3.2 The council has published an early release of the monitoring report in relation to housing requirement and supply (an extract can be found in Appendix 1). This identifies a supply of 8,659 homes projected to be delivered over the next five years, against a requirement of 10,110. Taking account of the undersupply in previous years and a profiling of supply from identified sites a shortfall of 1,451 is now identified. This shortfall covers the 5 year period from 1 April 2015 to 31 March 2020. Supply and requirement will change over time as more housing is built, it is important that additional allocations meets the shortfall at the time of adoption of the plan.

3.3 The monitoring of the future housing supply is detailed in the "Housing Trajectory" (Appendix A of the Authority's Monitoring Report). The assessment reveals that the compounding effect of the development industry's under delivery against the annual Core Strategy requirement, has created a situation whereby the annual requirement is in excess of any previous years' completion rate since 1989. This is despite some 10,500 homes being available with planning permission.

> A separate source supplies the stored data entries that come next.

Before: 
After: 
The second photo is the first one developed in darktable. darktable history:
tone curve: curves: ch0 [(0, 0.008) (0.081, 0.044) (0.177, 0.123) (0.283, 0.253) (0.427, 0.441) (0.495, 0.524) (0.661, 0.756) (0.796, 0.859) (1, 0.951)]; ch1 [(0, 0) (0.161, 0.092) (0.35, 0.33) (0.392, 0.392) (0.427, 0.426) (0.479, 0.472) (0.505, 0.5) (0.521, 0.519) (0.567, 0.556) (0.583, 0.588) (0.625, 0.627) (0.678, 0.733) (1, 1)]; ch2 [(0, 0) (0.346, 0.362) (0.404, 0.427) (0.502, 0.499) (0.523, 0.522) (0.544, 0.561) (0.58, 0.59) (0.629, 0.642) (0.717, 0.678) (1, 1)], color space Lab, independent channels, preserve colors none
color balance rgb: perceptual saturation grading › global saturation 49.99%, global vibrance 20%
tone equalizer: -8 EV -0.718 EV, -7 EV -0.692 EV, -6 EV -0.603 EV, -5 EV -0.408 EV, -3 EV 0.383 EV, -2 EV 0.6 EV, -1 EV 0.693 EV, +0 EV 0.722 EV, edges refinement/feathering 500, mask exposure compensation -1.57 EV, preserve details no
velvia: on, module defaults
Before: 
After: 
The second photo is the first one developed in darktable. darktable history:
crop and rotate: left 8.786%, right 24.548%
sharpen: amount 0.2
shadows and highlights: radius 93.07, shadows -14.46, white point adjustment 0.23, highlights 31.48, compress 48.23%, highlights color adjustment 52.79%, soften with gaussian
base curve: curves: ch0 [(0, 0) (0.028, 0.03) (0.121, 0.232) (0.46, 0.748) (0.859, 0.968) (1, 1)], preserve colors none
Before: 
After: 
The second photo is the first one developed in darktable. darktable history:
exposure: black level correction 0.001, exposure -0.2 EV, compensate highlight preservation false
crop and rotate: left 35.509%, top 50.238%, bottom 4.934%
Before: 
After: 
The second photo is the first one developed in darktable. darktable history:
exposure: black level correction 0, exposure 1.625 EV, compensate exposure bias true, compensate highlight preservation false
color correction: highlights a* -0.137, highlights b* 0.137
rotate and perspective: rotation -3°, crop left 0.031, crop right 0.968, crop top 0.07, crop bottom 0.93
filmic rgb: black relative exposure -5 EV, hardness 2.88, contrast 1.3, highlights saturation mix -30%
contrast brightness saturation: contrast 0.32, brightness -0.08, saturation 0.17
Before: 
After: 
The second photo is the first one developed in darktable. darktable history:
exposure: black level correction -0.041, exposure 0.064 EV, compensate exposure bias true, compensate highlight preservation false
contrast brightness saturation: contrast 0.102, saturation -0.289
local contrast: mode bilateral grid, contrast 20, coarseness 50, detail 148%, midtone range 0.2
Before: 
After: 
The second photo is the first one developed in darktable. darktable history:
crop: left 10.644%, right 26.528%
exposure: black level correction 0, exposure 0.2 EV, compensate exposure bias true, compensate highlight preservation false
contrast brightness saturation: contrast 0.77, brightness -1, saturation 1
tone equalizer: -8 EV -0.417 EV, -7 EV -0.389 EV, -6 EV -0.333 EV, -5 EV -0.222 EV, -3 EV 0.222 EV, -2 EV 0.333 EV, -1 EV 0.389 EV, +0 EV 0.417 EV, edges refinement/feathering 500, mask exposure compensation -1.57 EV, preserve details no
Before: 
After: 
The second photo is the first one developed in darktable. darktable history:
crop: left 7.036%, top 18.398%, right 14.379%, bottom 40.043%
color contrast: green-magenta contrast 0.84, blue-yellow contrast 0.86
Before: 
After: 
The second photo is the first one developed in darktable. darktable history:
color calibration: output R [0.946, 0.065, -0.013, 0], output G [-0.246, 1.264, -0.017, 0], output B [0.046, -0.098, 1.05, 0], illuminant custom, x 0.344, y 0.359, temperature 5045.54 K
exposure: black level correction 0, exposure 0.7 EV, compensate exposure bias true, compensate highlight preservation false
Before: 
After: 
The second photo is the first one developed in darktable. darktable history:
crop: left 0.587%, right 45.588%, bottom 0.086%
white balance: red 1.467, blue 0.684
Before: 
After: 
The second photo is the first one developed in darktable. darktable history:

3.4 The council's assessment, supported by independent appraisal, is that the ability of the development sector to construct and complete sufficient new homes to address this shortfall within the next 5 years (referred to as the Sedgefield approach), in the context of ambitious annual housing targets set out in the adopted Core Strategy, is not feasible or practical. The council recognises the desire, set out in the National Planning Practice Guidance, to address under delivery as soon as possible. However, the particular circumstances that exist in South Gloucestershire mean that it would be wholly inappropriate to calculate the housing supply requirement in this way as this would inflate the annual requirement to in excess of 2,100 units and result in a housing target that cannot be achieved. In short the council does not consider that it is possible to deliver this amount of housing over this period. Indeed, the development industry has never delivered in any single year more the 2,055 units since 1989 when records began (South Gloucestershire Council: Residential Land Survey, April 2015). Therefore, in a change from last year's AMR, the housing trajectory is set on the basis of addressing under delivery over the remaining plan period to 2027 (referred to as the 'Liverpool approach') as this provides a more realistic target.